◆ **SET TASK**:
Answer these questions about the forum post on the gpu dialect that follows:
(a) Whose GPU multi-thread capability is the writer trying to use?
(b) In which file is the code written?
(c) Which option follows -gpu-to-llvm in the lowering pipeline?

◆ **EXCERPT PROVIDED**:
------------------------------

Recently I’m working with the gpu
Dialect to fully take advantages of the capablility of NVIDIA GPU multi-thread. But I met some problems when I tried to use async
attribute for some ops.
When I just write the following code in test.mlir
:
module attributes {gpu.container_module} {
func.func @main() {
%c2 = arith.constant 2 : index
%0 = gpu.wait async
%1, %2 = gpu.alloc async [%0] (%c2) : memref<?xf32>
%5, %6 = gpu.alloc async [%0] (%c2) : memref<?xf32>
%3 = gpu.dealloc async [%2] %1 : memref<?xf32>
%4 = gpu.dealloc async [%6] %5 : memref<?xf32>
gpu.wait [%3]
return
}
}
and lower it with the following pipeline:
mlir-opt test.mlir -llvm-request-c-wrappers | \
mlir-opt -gpu-to-llvm | \
mlir-opt -reconcile-unrealized-casts
it can output the llvm ir and work well with my C codes(-llvm-request-c-wrappers
).

------------------------------

◆ **DATA SUPPLIED**:
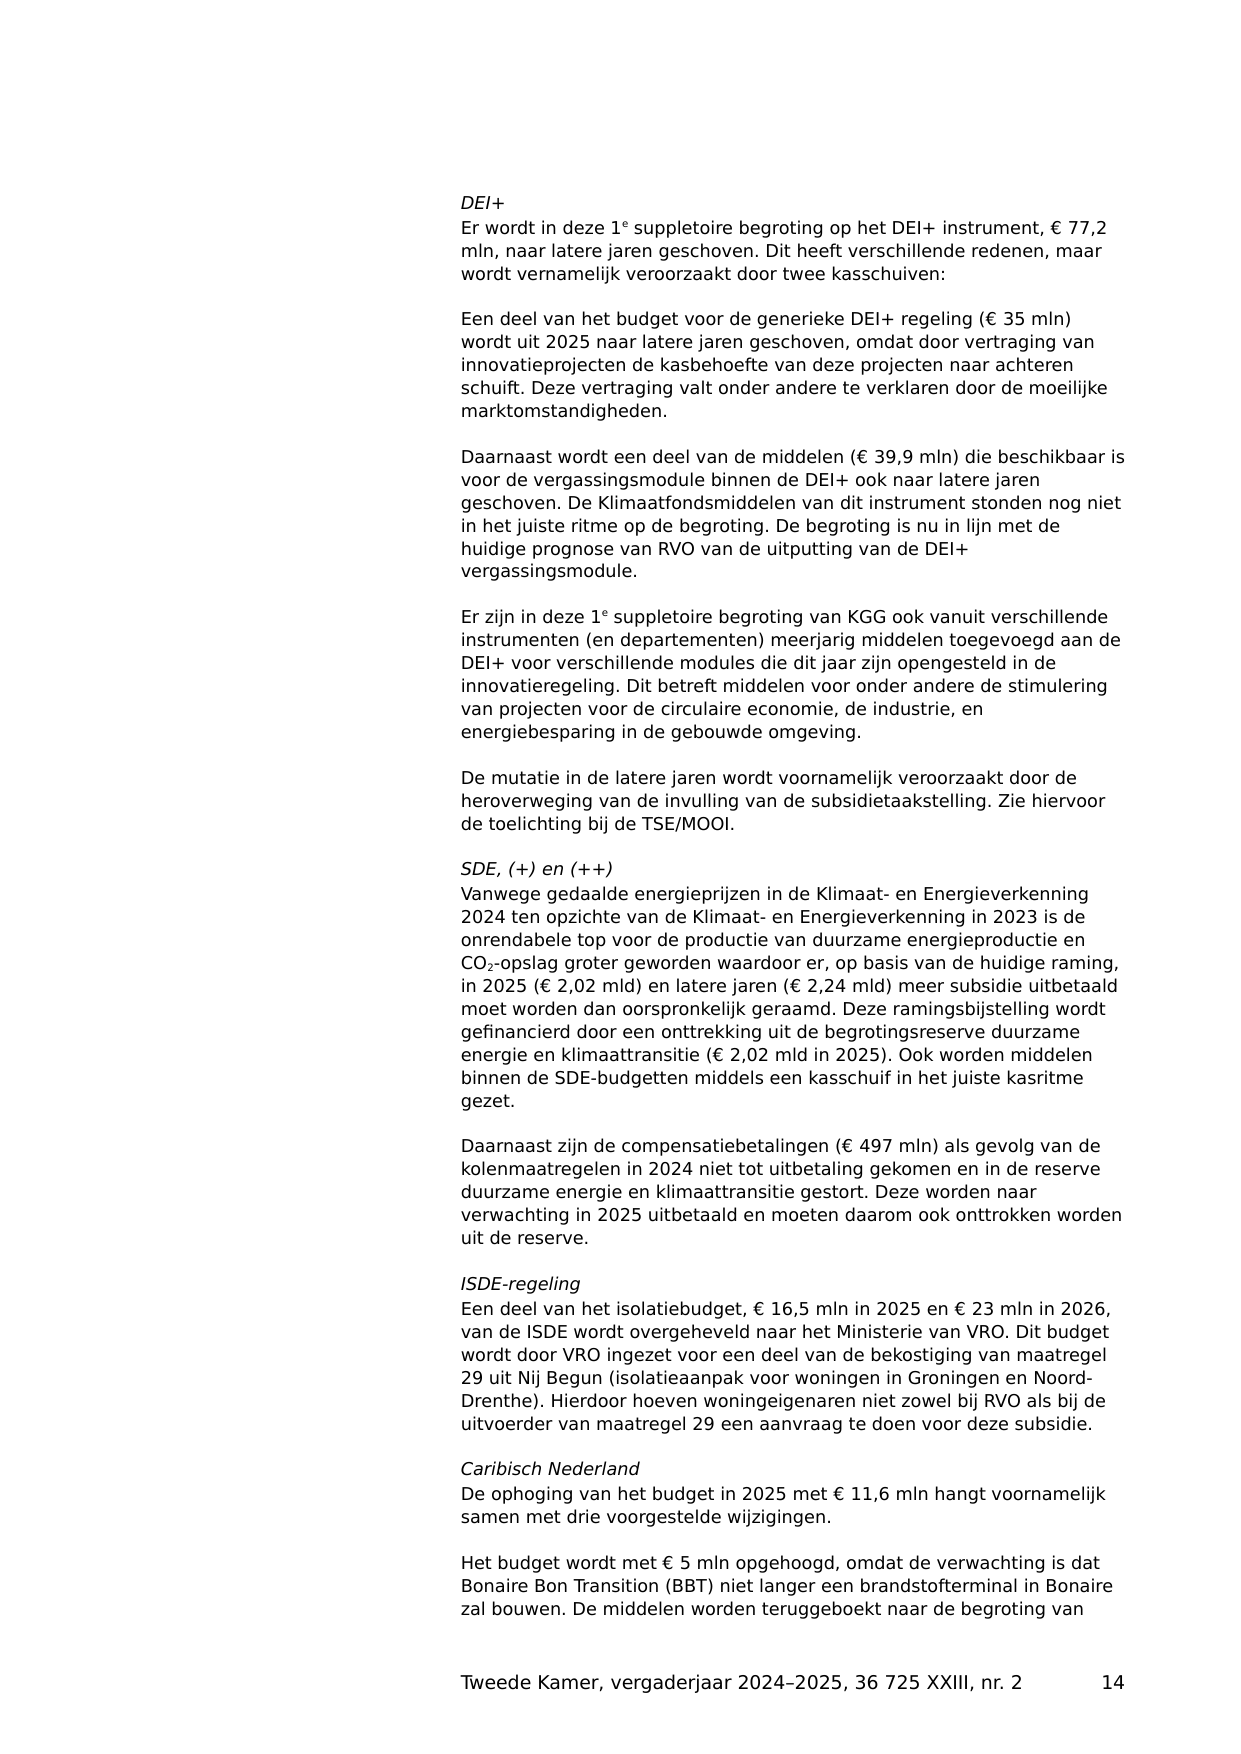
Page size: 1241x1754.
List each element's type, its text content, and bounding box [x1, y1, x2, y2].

text De mutatie in de latere jaren wordt voornamelijk veroorzaakt door de heroverweging van de invulling van de subsidietaakstelling. Zie hiervoor de toelichting bij de TSE/MOOI. [461, 766, 1125, 834]
text Vanwege gedaalde energieprijzen in de Klimaat- en Energieverkenning 2024 ten opzichte van de Klimaat- en Energieverkenning in 2023 is de onrendabele top voor de productie van duurzame energieproductie en CO2-opslag groter geworden waardoor er, op basis van de huidige raming, in 2025 (€ 2,02 mld) en latere jaren (€ 2,24 mld) meer subsidie uitbetaald moet worden dan oorspronkelijk geraamd. Deze ramingsbijstelling wordt gefinancierd door een onttrekking uit de begrotingsreserve duurzame energie en klimaattransitie (€ 2,02 mld in 2025). Ook worden middelen binnen de SDE-budgetten middels een kasschuif in het juiste kasritme gezet. [461, 882, 1125, 1112]
text SDE, (+) en (++) [461, 857, 1125, 880]
text DEI+ [461, 191, 1125, 214]
text Een deel van het budget voor de generieke DEI+ regeling (€ 35 mln) wordt uit 2025 naar latere jaren geschoven, omdat door vertraging van innovatieprojecten de kasbehoefte van deze projecten naar achteren schuift. Deze vertraging valt onder andere te verklaren door de moeilijke marktomstandigheden. [461, 307, 1125, 422]
text Daarnaast wordt een deel van de middelen (€ 39,9 mln) die beschikbaar is voor de vergassingsmodule binnen de DEI+ ook naar latere jaren geschoven. De Klimaatfondsmiddelen van dit instrument stonden nog niet in het juiste ritme op de begroting. De begroting is nu in lijn met de huidige prognose van RVO van de uitputting van de DEI+ vergassingsmodule. [461, 445, 1125, 582]
text Caribisch Nederland [461, 1457, 1125, 1480]
text Daarnaast zijn de compensatiebetalingen (€ 497 mln) als gevolg van de kolenmaatregelen in 2024 niet tot uitbetaling gekomen en in de reserve duurzame energie en klimaattransitie gestort. Deze worden naar verwachting in 2025 uitbetaald en moeten daarom ook onttrokken worden uit de reserve. [461, 1134, 1125, 1249]
text De ophoging van het budget in 2025 met € 11,6 mln hangt voornamelijk samen met drie voorgestelde wijzigingen. [461, 1482, 1125, 1528]
text Er wordt in deze 1e suppletoire begroting op het DEI+ instrument, € 77,2 mln, naar latere jaren geschoven. Dit heeft verschillende redenen, maar wordt vernamelijk veroorzaakt door twee kasschuiven: [461, 216, 1125, 284]
text Er zijn in deze 1e suppletoire begroting van KGG ook vanuit verschillende instrumenten (en departementen) meerjarig middelen toegevoegd aan de DEI+ voor verschillende modules die dit jaar zijn opengesteld in de innovatieregeling. Dit betreft middelen voor onder andere de stimulering van projecten voor de circulaire economie, de industrie, en energiebesparing in de gebouwde omgeving. [461, 605, 1125, 743]
text Een deel van het isolatiebudget, € 16,5 mln in 2025 en € 23 mln in 2026, van de ISDE wordt overgeheveld naar het Ministerie van VRO. Dit budget wordt door VRO ingezet voor een deel van de bekostiging van maatregel 29 uit Nij Begun (isolatieaanpak voor woningen in Groningen en Noord-Drenthe). Hierdoor hoeven woningeigenaren niet zowel bij RVO als bij de uitvoerder van maatregel 29 een aanvraag te doen voor deze subsidie. [461, 1297, 1125, 1434]
text ISDE-regeling [461, 1272, 1125, 1295]
text Het budget wordt met € 5 mln opgehoogd, omdat de verwachting is dat Bonaire Bon Transition (BBT) niet langer een brandstofterminal in Bonaire zal bouwen. De middelen worden teruggeboekt naar de begroting van [461, 1551, 1125, 1620]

------------------------------

◆ **RESPONSE BELOW**:
(a) NVIDIA's
(b) test.mlir
(c) -reconcile-unrealized-casts